The way I approach this issue with clients I have spoken to is to look in detail at the financial products they have, carry out some rudimentary research using various search engines available on the internet and then prepare a report which couches any comment I make with phrases like “on the face of it” or “it would appear that”. I then recommend that the client should seek out an IFA and, in the case of car and home insurance, a broker or price comparison website to look into these issues further.

For Saran or any other financial planner worth their salt, this is potentially manna from heaven. Not only are they picking up a fee for the additional coaching work they offer their client, in some areas there is also the prospect of additional earnings from the work they do by switching him or her to more competitive products.

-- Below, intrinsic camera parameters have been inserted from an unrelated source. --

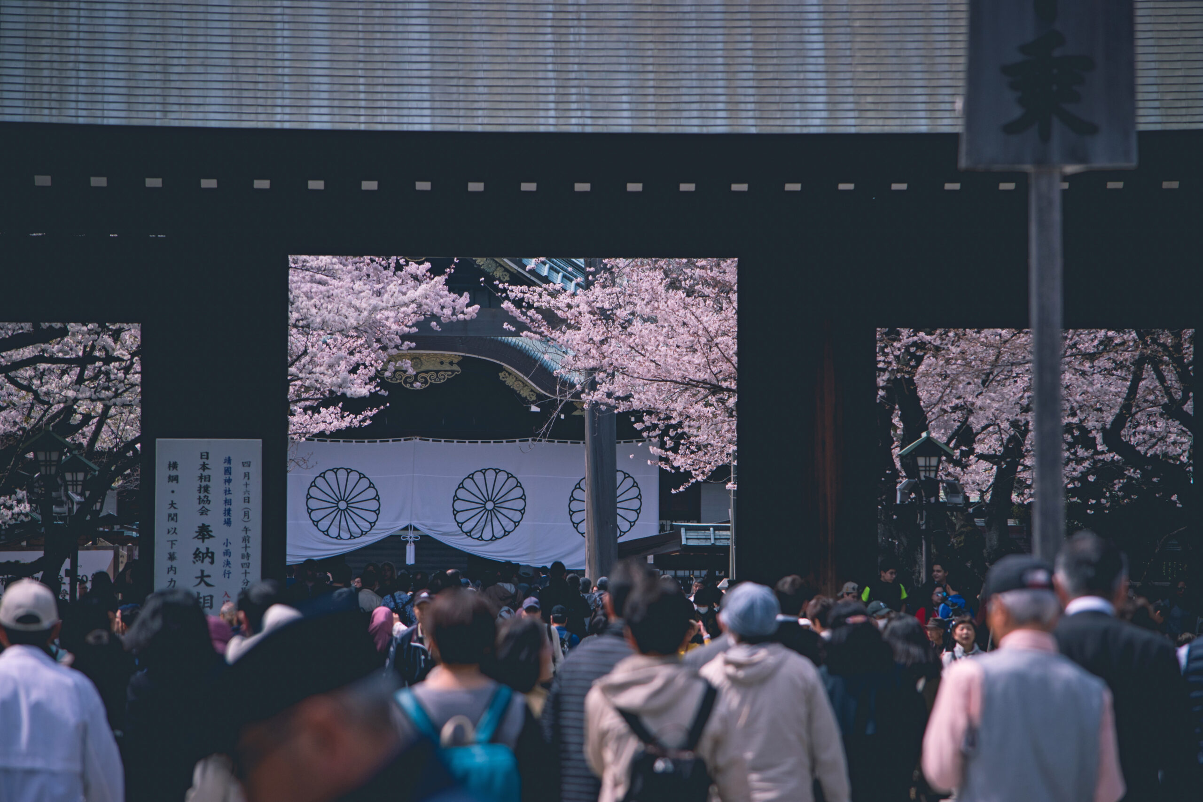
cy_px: 401
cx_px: 602
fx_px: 8270
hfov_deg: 8.3
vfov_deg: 5.6
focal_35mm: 248
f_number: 5
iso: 100
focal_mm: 165
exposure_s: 1/2000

But what happens in cases where the client is not looking for anything other than a quick review of a particular issue, for example, investing in a child trust fund? As far as the coach is involved, that is an area for the adviser.

An adviser could almost certainly justify a relatively small one-off fee for this advice because the process involved does not involve a full fact-find. Apart from anything else, the child trust fund is in the child’s name, not the person making the investment.

The situation gets more complicated if you are being asked to focus on one area by your client, such as making use of that year’s Isa allowance. Is it strictly necessary to carry out a full review of that person’s finances? Strictly speaking, you should, in my view, but that will lead to significant costs for the client, which militates against them wanting to seek advice.

I do not have an answer to these conundrums. Apart from anything else, they form part of the complicated mosaic that makes up people’s lives, neither falling into one camp, nor the other.

Yet regulation constantly tries to separate each area into different activities, all needing different methods of intervention to make sure consumers are not harmed.

I wish Saran well in her talk. I would certainly be interested in your views. It is only through exchanges such as this that IFAs can move forward.